GRADE Domain What To Check Impact On Certainty
Risk of bias Sequence, concealment, blinding, attrition Downgrade if flaws are common
Inconsistency Spread of effects, non-overlapping CIs Downgrade if patterns clash
Indirectness Population, intervention, comparator, outcome Downgrade if off-target
Imprecision Wide CIs or few events Downgrade if decision flips within CI
Publication bias Missing studies or outcomes Downgrade if likely

Write For Reuse And PRISMA

State the synthesis route for each outcome, with the reasons. Name the model, estimator, and any small-sample tweaks. List subgroup and sensitivity rules as they appeared in the protocol. Add a “what would change the answer” note to help users judge transportability.

Close with tidy, repeatable outputs: the meta-analysis dataset, code, and a short guide to reproduce every figure. Clear reporting earns trust and speeds updates under the PRISMA 2020 checklist and Summary of Findings norms used with the GRADE approach.

Quick Reference: Measures, Models, And Graphics

Common Effect Measures

  • Risk ratio (RR): Natural for incidence; stable under varied baseline risks.
  • Odds ratio (OR): Handy for case-control designs; less intuitive for lay readers.
  • Mean difference (MD): Same scale across trials; easy to read.
  • Standardized mean difference (SMD): Different scales; expresses change in SD units.
  • Hazard ratio (HR): Time-to-event data; assumes proportional hazards.

Model Picks That Age Well

  • Report both fixed-effect and random-effects when there are three or fewer studies.
  • For random-effects, use REML for τ² and Hartung-Knapp for test statistics and CIs.
  • Show a prediction interval so readers can gauge the range expected in a new study.

Graphics That Speed Insight

  • Forest plots with the same order across outcomes.
  • Contour-enhanced funnel plots when you have at least ten studies.
  • Effect-direction plots or harvest plots for narrative syntheses.

Steps To Report Data Synthesis Without Gaps

Methods To Spell Out

  1. Eligibility for each synthesis and how studies were grouped.
  2. Data prep rules: conversions, imputations, and outlier handling.
  3. Exact effect measures and models, with software and versions.

GIVEN INFORMATION →
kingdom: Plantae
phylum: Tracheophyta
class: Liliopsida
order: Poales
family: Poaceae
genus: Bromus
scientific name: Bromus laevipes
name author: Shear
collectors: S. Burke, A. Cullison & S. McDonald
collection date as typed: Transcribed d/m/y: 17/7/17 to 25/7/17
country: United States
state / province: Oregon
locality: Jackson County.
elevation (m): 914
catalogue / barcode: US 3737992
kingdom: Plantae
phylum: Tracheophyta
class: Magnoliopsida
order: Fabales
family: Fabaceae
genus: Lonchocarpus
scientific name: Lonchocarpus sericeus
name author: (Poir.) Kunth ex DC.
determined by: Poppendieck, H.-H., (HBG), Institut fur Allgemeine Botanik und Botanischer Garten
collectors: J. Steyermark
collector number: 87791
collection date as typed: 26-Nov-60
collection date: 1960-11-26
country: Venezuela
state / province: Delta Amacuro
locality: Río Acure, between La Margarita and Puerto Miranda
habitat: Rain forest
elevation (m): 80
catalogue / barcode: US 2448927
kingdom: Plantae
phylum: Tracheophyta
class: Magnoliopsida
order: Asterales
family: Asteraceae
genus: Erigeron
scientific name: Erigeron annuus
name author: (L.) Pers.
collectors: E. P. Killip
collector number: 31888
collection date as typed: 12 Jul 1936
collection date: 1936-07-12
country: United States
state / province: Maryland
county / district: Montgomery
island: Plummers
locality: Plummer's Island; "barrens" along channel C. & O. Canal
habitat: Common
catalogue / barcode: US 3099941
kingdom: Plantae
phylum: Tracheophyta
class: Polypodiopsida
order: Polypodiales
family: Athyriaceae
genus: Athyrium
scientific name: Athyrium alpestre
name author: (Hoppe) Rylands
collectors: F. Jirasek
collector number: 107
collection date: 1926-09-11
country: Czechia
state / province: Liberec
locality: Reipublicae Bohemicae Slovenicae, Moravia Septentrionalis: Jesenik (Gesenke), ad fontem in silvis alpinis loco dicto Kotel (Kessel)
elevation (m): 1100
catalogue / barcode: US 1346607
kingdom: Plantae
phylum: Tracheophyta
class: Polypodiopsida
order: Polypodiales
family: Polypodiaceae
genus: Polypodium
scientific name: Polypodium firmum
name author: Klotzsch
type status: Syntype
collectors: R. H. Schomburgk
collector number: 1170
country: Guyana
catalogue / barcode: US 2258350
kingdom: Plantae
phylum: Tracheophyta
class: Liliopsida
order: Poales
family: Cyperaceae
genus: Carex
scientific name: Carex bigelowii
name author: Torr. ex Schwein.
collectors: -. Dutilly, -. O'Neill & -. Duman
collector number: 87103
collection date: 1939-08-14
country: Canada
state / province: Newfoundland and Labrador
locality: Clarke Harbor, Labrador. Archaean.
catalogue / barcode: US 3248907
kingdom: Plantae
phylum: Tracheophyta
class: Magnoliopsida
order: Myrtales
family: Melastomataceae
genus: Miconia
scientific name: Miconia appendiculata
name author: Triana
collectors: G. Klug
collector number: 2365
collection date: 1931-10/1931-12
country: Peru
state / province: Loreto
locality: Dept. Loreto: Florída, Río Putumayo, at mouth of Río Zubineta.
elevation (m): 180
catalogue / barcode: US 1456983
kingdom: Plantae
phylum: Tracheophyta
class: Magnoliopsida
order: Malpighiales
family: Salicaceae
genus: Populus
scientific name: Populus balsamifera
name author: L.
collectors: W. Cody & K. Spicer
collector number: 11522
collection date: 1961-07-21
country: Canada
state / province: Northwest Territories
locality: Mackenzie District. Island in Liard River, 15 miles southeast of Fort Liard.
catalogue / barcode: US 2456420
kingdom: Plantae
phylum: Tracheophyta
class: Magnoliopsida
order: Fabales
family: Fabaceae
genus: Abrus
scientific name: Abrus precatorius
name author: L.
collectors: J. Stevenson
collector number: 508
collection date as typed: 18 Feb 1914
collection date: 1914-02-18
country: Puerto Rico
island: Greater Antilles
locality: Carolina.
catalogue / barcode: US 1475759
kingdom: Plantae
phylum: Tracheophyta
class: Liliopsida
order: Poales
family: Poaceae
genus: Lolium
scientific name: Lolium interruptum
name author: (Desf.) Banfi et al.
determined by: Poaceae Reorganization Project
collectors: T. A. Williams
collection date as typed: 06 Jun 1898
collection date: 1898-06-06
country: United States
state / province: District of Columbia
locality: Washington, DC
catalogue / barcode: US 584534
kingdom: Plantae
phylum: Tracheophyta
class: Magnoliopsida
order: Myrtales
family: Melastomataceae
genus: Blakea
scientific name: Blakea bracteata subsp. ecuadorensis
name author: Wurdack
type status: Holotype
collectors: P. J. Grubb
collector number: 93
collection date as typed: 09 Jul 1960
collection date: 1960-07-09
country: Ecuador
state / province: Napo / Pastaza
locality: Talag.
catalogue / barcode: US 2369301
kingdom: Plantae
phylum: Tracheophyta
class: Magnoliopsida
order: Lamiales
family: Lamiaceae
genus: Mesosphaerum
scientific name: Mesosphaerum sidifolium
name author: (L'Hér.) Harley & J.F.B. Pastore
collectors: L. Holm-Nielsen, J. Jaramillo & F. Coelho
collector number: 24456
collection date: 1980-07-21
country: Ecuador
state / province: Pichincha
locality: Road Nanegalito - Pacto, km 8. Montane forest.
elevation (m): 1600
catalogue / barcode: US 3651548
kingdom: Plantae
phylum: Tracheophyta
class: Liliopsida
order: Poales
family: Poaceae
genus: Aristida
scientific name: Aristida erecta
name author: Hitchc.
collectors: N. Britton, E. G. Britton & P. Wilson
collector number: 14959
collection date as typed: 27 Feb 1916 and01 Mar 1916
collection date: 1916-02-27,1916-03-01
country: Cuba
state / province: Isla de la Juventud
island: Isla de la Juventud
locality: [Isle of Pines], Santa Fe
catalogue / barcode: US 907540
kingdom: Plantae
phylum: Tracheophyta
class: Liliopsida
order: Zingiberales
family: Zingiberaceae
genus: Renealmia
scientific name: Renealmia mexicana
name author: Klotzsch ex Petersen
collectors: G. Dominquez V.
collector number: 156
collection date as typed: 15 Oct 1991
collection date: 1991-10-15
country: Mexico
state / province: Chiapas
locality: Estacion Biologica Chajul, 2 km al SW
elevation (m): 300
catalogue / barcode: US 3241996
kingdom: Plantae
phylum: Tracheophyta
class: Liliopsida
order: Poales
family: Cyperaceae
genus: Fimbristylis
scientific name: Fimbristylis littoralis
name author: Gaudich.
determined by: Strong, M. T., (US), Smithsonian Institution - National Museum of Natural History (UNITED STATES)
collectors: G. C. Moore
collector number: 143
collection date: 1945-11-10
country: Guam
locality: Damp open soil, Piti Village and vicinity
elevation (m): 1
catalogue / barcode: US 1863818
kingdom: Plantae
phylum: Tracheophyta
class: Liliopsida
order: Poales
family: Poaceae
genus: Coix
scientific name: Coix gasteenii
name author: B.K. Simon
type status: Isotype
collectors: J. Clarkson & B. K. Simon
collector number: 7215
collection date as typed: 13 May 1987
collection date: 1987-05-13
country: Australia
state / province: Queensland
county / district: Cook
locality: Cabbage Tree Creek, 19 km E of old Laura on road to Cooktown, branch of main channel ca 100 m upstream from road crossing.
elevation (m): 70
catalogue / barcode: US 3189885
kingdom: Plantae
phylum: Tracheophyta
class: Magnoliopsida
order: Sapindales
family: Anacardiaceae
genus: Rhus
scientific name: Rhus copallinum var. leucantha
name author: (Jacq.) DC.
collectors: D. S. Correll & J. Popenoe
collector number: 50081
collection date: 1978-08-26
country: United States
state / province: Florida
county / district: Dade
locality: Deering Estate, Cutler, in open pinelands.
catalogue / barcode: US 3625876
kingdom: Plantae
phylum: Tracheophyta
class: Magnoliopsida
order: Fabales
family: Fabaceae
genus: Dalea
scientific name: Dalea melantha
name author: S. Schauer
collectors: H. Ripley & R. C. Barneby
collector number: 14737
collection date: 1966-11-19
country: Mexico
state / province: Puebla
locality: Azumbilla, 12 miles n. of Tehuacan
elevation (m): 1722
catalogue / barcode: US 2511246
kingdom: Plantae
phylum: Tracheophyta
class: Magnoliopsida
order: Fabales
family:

QUESTIONS TO ANSWER →
1. In the meta-analysis reporting guide, when should contour-enhanced funnel plots be shown?
2. Continue the meta-analysis reporting guide from its last line.

RESULTS OF THE TASKS →
1. When there are at least ten studies.

2.
  4. Heterogeneity checks and how they shaped model choice.
  5. Subgroups, meta-regression, and sensitivity runs.
  6. Small-study and reporting bias checks.
  7. Certainty ratings with a Summary of Findings layout.

Results To Share The Same Way Every Time

  1. Study flow into each synthesis set.
  2. Per-study effects with CIs and weights.
  3. Pooled effects with CIs and, for random-effects, prediction intervals.
  4. I², τ², and Q with p-value.
  5. Notes on any departures from the protocol and why.

Common Pitfalls And Clean Fixes

Pooling Apples With Oranges

Don’t mix follow-up times, scales, or exposure windows. Split the outcome, convert the units, or park those studies in a narrative group.

Letting One Large Study Set The Tone

Weighting is good, swamping is not. When one study dominates, show influence plots, try a leave-one-out run, and add a prediction interval to keep the message balanced.

Chasing P-Values

Lead with effect sizes and CIs. P-values alone don’t tell the story readers need.

Make Updates Easy

Synthesis is not a one-time act. New trials appear, preprints finish peer review, and registries release results months later. Write your code so you can drop in new rows and rerun the lot. Keep a changelog that states what changed, why it changed, and how the headline numbers moved. Readers can track the arc of the evidence without guessing.

When an update lands, rerun the same sensitivity rules, refresh prediction interval, and revisit small-study checks. If the answer flips, say it and point to the data that drove the shift. Transparency beats spin, and readers will thank you for it.

Checklist Before You Publish

  • Protocol loaded with clear rules for outcomes, windows, models, and subgroups.
  • Data file with arm-level inputs, derived values, and audit notes.
  • Figures labeled with code names and consistent ordering across outcomes.
  • Both fixed-effect and random-effects runs when study counts are small.
  • Heterogeneity stats reported next to the pooled effect.
  • Small-study and reporting bias checks explained with limits.
  • Summary of Findings table tied to a GRADE rating for each outcome.
  • Links to the PRISMA 2020 checklist and methods that match the Cochrane Handbook.